Vaill Point Park
The Moultrie Creek / Intracoastal Park (Vaill Point) contains 23 acres, bordered on the east by the Intracoastal Waterway and on the north by Moultrie Creek. Accessible from US 1 via Vaill Point Road and Sturdivant Road, this site constitutes the last remaining parcel from an 80-acre parent tract owned by the Vaill Family since 1918. Over the years, the Vaill Family utilized this site for passive recreational activities such as family picnics and horseback riding.
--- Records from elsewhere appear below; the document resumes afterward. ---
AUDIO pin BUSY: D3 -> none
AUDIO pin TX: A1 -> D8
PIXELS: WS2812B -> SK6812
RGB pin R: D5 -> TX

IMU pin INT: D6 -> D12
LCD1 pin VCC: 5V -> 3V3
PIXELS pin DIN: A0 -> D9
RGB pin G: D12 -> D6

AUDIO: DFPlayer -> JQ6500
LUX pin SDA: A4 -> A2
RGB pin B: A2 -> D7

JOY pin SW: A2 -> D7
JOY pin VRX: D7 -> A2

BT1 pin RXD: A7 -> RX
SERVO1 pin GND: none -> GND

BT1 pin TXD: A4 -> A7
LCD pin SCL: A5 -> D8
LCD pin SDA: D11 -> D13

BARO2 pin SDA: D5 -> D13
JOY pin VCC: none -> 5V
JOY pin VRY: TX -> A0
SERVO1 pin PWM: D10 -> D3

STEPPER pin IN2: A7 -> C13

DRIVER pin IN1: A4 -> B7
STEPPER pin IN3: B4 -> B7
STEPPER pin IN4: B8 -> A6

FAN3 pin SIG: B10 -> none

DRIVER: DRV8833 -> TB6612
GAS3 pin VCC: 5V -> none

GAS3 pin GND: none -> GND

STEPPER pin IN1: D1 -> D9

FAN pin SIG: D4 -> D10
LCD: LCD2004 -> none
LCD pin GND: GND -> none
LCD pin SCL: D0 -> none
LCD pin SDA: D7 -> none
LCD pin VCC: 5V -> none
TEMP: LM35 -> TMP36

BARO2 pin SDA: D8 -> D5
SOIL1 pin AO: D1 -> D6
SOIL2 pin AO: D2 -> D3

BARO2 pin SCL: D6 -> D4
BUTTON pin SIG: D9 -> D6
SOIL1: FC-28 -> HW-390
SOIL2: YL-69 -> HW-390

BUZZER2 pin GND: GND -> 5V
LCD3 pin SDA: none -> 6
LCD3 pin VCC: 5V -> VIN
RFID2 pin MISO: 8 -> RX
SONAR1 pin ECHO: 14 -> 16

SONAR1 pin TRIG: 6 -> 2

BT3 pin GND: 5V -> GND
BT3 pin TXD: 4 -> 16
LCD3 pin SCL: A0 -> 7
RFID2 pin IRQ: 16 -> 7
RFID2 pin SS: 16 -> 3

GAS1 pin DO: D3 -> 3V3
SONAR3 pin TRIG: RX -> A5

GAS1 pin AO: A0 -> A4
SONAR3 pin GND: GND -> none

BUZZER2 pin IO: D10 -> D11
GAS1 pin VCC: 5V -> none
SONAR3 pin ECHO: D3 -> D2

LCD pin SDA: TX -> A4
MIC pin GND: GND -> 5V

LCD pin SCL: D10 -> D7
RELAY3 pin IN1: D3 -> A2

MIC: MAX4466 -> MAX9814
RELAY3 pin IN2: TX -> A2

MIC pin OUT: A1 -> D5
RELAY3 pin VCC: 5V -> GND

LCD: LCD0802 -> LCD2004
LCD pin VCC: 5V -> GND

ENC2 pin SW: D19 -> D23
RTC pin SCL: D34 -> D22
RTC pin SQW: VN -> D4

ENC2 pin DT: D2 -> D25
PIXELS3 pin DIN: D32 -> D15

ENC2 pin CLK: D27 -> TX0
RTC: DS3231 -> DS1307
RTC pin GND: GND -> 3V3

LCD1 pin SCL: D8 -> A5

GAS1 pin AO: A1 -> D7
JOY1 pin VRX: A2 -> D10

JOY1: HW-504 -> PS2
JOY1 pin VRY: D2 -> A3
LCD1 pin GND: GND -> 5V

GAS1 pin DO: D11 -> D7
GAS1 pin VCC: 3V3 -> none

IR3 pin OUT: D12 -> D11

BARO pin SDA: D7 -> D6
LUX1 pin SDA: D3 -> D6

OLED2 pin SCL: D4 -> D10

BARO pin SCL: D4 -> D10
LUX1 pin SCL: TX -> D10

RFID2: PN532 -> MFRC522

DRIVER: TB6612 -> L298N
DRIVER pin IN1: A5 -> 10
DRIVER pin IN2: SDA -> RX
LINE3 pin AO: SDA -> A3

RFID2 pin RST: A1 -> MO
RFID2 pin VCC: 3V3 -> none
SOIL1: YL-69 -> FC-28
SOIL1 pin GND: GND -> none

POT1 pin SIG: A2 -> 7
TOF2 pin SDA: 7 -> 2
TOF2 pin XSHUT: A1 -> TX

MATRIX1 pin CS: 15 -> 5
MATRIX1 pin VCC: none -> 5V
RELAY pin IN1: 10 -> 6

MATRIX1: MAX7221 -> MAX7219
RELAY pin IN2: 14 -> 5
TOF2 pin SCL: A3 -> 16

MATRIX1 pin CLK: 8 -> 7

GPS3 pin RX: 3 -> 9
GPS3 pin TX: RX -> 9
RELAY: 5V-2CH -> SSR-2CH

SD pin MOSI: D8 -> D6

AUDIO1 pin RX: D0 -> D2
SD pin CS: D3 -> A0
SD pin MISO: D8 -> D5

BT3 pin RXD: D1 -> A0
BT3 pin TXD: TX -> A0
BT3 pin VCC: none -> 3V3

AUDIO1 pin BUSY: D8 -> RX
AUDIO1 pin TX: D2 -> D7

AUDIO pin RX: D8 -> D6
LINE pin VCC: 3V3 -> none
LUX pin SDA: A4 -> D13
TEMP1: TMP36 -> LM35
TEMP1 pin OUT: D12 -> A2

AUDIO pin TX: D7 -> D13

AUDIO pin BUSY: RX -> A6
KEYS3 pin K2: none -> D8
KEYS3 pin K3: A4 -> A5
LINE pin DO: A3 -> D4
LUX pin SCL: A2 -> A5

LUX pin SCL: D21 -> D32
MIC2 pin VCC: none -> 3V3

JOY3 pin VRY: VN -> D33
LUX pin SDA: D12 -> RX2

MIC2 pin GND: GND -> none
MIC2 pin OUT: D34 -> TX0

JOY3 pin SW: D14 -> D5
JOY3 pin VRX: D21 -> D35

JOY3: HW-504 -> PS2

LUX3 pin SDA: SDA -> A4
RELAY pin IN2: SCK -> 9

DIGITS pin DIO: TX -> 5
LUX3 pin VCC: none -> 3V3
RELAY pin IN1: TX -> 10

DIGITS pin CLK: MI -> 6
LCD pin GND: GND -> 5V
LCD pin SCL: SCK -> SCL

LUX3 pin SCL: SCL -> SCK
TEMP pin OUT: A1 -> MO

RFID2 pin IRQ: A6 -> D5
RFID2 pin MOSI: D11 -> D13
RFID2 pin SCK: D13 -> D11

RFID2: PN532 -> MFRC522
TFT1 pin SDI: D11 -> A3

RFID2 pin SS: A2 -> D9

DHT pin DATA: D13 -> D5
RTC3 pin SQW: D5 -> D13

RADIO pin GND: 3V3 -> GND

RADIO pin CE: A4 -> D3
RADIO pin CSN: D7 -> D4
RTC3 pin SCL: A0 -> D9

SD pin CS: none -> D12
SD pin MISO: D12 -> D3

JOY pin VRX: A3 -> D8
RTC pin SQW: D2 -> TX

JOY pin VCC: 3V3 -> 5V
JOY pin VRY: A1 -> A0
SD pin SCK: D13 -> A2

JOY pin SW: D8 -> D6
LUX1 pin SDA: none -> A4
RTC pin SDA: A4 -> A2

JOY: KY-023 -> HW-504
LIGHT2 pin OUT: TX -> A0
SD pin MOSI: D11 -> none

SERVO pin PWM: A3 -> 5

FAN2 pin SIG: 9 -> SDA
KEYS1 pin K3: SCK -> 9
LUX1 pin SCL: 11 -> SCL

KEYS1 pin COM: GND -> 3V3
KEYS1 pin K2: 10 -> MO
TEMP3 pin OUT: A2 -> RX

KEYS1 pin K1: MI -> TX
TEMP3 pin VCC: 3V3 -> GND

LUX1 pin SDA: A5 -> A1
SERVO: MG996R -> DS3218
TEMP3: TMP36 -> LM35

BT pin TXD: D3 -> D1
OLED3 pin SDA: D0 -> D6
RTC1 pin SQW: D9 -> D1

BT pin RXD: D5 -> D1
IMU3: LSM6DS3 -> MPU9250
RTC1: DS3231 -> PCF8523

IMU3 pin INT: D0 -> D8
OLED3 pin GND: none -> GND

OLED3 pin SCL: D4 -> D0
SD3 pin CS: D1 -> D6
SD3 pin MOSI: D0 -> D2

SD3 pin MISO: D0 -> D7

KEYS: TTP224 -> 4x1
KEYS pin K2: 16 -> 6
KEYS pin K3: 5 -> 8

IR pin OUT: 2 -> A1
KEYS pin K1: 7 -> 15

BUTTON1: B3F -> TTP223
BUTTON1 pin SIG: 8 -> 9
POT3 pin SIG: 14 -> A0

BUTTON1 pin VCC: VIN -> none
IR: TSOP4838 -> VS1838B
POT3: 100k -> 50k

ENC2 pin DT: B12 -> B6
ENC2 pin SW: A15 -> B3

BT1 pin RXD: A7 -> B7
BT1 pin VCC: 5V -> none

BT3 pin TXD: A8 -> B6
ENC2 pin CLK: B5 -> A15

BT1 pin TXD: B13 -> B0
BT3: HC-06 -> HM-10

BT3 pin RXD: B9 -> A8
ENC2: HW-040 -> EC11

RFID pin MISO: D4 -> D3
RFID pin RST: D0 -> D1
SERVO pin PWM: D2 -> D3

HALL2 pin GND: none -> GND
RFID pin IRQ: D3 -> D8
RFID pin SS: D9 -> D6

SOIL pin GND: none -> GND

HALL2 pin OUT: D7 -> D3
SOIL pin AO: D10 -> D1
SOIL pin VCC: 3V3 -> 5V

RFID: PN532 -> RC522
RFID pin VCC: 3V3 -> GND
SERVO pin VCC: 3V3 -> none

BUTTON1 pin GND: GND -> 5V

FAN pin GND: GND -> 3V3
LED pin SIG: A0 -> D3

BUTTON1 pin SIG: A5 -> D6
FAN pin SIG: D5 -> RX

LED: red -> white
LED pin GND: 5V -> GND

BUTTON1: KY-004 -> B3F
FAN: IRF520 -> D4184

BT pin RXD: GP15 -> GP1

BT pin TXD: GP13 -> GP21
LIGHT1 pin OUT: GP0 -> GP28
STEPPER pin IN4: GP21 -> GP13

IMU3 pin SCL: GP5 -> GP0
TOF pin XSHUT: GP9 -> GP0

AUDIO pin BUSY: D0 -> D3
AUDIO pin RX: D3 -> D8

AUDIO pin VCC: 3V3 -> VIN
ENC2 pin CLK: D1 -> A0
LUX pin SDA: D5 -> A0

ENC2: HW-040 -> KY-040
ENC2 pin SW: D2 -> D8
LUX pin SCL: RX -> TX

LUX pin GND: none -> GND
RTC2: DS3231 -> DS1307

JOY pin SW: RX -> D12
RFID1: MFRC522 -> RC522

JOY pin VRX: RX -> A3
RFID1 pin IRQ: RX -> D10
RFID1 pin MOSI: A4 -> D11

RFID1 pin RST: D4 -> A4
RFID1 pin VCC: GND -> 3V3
Acquisition of this project site has provided this community with a much needed neighborhood/community park, provided additional access to the Moultrie and Intracoastal Waterways, improved the surrounding water quality, connected St. Johns County's Northeast Blueway – Phase II with Duval County's Blueway – Phase I, promoted a local canoe blueway trail and provided additional environmental resources protection. Acquisition and preservation of this site has furthered the established initiatives started by NOAA/DEP through the Guana Tolomato Matanzas (GTM) National Estuarine Research Reserve (NERR), the DEP through the Guana, Tolomato, Matanzas Shellfish Harvesting Task Force and the SJRWMD through the Northern Coastal Basins Program. All of the project site characteristics, as stated above, are consistent with the St. Johns County 2015 Comprehensive Plan's initiatives.
Elevated on a geologically unique bluff (20-25 feet on the east side) the site overlooks the Intracoastal Waterway and Moultrie Creek. Many panoramic and vista views can be observed of the surrounding waterways from the densely vegetated plant communities containing plant species characteristic of North Florida. These native vegetative communities vary with the topography and consist of Live Oak/Upland Temperate Hammock, Temperate Hardwoods, Oak/Pine Forest and Saltwater Marsh. The Bluff (Mesic Uplands) is contained within the Live Oak / Upland Temperate Hammock and the Temperate Hammock communities that line the entire northern and northeastern boundaries (approximately 1146 linear feet) of the site along both the Moultrie Creek and the Matanzas River. The Bluff (Mesic Uplands) vegetative community is classified as imperiled in Florida. According to the Florida Natural Areas Inventory (FNAI), there are only 19 other locations in the State of Florida where this occurs. The very high quality native vegetative communities consist of mature canopy trees and densely vegetated understories. There are only a few locations in the uplands and along the wetlands where re-vegetation of native vegetative communities needs to occur. Where erosion has occurred in both the uplands and the wetlands areas will need to be re-vegetated with native vegetation. The bluff is of particular interest in the Live Oak community where existing oaks, magnolia and hickory trees extend to the actual bluff edges.
The Saltwater Marsh community contains habitat for several State and Federal listed wading birds including the least tern, least bittern, yellow-crowned night heron, reddish egret, snowy egret, tri-colored heron, brown pelican, bald eagle and the white ibis. Both the least tern and the bald eagle are listed as Threatened (T) and the brown pelican, little blue heron, reddish egret and tricolor heron are listed as Species of Special Concern (SSC) by the Florida Fish and Wildlife Conservation Commission (FWCC). The Live Oak / Upland Temperate Hammock, consisting of large pines lying along the western bluff of Moultrie Creek, provides nesting and/or roosting sites for several State and Federal listed species including bald eagle, peregrine falcon and osprey. The Oak / Pine Forest Community currently has two inactive gopher tortoise burrows. The Florida Fish and Wildlife Conservation Commission (FWCC) list the gopher tortoise as a Species of Special Concern (SSC).